Contending that her employer had intentionally and recklessly placed her in mortal peril in total disregard for her personal safety and well-being, and characterizing the conduct of her supervisor as extreme and outrageous, claimant sought *896to have her claim placed outside the exclusive liability limitations of Workers’ Compensation Law § 11. The Workers’ Compensation Board found that claimant’s injury arose out of and in the course of her employment, and that the employer’s act in requiring claimant to work past the lawful working hours for minors (see, Labor Law former § 173 [1]) did not constitute an exception to Workers’ Compensation Law § 11. Claimant appeals.

An employer’s liability to an employee under the Workers’ Compensation Law is "exclusive and in place of any other liability whatsoever” (Workers’ Compensation Law § 11). Intentional conduct and deliberate action, sufficient to meet the exclusivity rule of the Workers’ Compensation Law, must be done with the desire to bring about the consequences of the acts (Acevedo v Consolidated Edison Co., 189 AD2d 497, 501, Iv dismissed 82 NY2d 748; Finch v Swingly, 42 AD2d 1035). There must be specific acts directed at causing harm to a particular employee to bring a case within the intentional injury exception (see, Orzechowski v Warner-Lambert Co., 92 AD2d 110, 112).

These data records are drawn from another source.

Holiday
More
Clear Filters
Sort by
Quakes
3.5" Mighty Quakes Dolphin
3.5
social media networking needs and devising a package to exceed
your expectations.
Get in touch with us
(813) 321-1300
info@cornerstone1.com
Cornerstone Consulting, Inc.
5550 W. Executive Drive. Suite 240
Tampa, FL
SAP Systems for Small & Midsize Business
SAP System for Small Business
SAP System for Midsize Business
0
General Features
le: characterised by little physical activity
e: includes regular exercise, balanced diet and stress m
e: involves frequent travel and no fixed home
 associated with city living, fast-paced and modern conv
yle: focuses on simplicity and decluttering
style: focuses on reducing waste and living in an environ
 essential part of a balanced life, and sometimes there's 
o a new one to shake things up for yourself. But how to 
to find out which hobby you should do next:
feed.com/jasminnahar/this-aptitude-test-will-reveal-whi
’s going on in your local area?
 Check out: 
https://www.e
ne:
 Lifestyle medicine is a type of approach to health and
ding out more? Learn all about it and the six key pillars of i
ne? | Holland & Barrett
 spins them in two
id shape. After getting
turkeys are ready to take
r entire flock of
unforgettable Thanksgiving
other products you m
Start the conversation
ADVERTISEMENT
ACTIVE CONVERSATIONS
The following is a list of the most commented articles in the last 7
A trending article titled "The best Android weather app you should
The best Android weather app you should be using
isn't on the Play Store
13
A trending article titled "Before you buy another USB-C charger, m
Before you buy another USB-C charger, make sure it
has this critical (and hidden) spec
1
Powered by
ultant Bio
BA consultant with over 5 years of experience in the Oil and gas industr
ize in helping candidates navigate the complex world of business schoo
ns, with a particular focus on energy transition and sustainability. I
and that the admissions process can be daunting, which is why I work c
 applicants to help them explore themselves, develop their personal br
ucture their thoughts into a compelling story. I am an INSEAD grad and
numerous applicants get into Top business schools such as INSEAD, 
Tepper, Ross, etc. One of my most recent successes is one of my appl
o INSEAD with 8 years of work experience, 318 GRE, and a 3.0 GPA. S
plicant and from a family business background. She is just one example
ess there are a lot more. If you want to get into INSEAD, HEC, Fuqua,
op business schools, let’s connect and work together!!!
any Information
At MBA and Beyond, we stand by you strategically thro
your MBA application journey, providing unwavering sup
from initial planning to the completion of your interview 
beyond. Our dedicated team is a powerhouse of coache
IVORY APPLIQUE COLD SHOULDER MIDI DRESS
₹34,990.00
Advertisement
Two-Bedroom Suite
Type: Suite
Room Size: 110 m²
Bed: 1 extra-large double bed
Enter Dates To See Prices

A finding of fact made by the Board is conclusive upon the courts if supported by substantial evidence (see, Matter of Gates v McBride Transp., 60 NY2d 670, 671). Here, the Board determined that the employer’s act in requiring claimant to work past lawful hours was not deliberate or intentional. We conclude that substantial evidence in the record fully supports this finding. Even if the inattention and neglect of claimant’s supervisor rose to the level of gross negligence, and even if his conduct in causing her to work late in an area known to be unsafe can be said to have been reckless (see, Orzechowski v Warner-Lambert Co., supra), the record is devoid of any evidence of a willful intent to harm claimant. Clearly, such intent cannot be implied by the occurrence of an armed robbery. We have considered claimant’s remaining arguments and have rejected them as unpersuasive. Accordingly, the Board’s decision should in all respects be affirmed.

Mercure, White, Peters and Spain, JJ., concur. Ordered that the decision is affirmed, without costs.